The establishment of a partially NHL-backed league attracting top international players would be considered a game-changer for women’s hockey.
It would be separate from the six-team Premier Hockey Federation, which was founded in 2015, and remains North America’s only women’s professional hockey league. In January, the PHF announced it is expanding to eight teams, and more than doubling its salary cap per team to $750,000 next season.
PWHPA members have mostly balked at joining the PHF while in pursuit of establishing their own league in which players receive livable wages, health care and have dedicated access to training and practice facilities.
The PWHPA was formed three years ago following the demise of the Canadian Women’s Hockey League. In that time, the association has attracted enough corporate and media broadcasting partnerships to base players in five hub cities — two in the U.S. and three in Canada — to practice and compete against each other expense-free in a series of barn-storming weekend events across the continent.
The most recent “Dream Gap Tour” stop was in Ottawa last weekend, with another scheduled for Washington, D.C., this weekend.
The PWHPA is also hosting a “Rivalry Rematch” game between the United States and Canada set for Pittsburgh on March 12. It will be the cross-border rivals’ first meeting since Canada won Olympic gold with a 3-2 victory over the Americans last month.
The buzz over the PWHPA inching closer to forming a league grew immediately in the aftermath of Canada’s victory.

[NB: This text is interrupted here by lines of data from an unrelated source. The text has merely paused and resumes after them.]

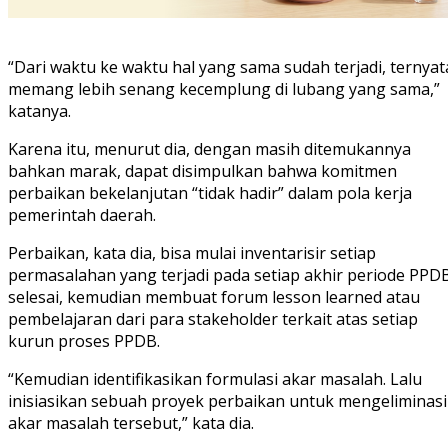
“Dari waktu ke waktu hal yang sama sudah terjadi, ternyat
memang lebih senang kecemplung di lubang yang sama,”
katanya.
Karena itu, menurut dia, dengan masih ditemukannya
bahkan marak, dapat disimpulkan bahwa komitmen
perbaikan bekelanjutan “tidak hadir” dalam pola kerja
pemerintah daerah.
Perbaikan, kata dia, bisa mulai inventarisir setiap
permasalahan yang terjadi pada setiap akhir periode PPD
selesai, kemudian membuat forum lesson learned atau
pembelajaran dari para stakeholder terkait atas setiap
kurun proses PPDB.
“Kemudian identifikasikan formulasi akar masalah. Lalu
inisiasikan sebuah proyek perbaikan untuk mengeliminasi
akar masalah tersebut,” kata dia.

Canadian forward Brianne Jenner cited corporate support in both the PWHPA and PHF by saying, “I think we’re not that far off.”
“I think there is a market out there, and a lot of people want to see this level of of women’s hockey on a regular basis,” she added.

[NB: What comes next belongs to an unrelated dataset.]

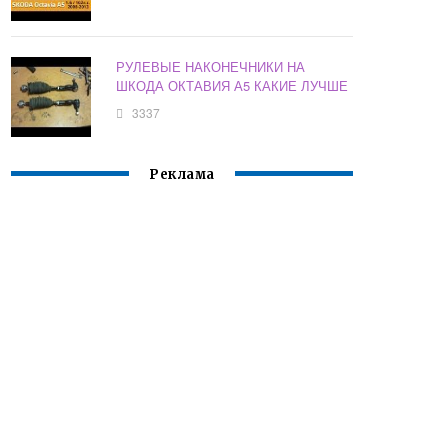
РУЛЕВЫЕ НАКОНЕЧНИКИ НА
ШКОДА ОКТАВИЯ А5 КАКИЕ ЛУЧШЕ
3337
Реклама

Canada coach Troy Ryan urged corporate sponsors to get on board.
“The girls deserve an opportunity to be professional athletes,” Ryan said. “I think if anyone is smart out there, corporate sponsors or donors or business people, they would back it as a business plan because I think there’s a viable market out there for it.”
U.S. captain Kendall Coyne Schofield grew emotional in stressing how important it is for women’s hockey to take advantage of the boost in attention the sport gets following the Olympics.
“Women’s hockey cannot be silent after these two weeks,” Coyne Schofield said. “We need to continue to push for visibility. We need to continue to fight for women’s hockey because it’s not good enough. It can’t end after the Olympic Games.”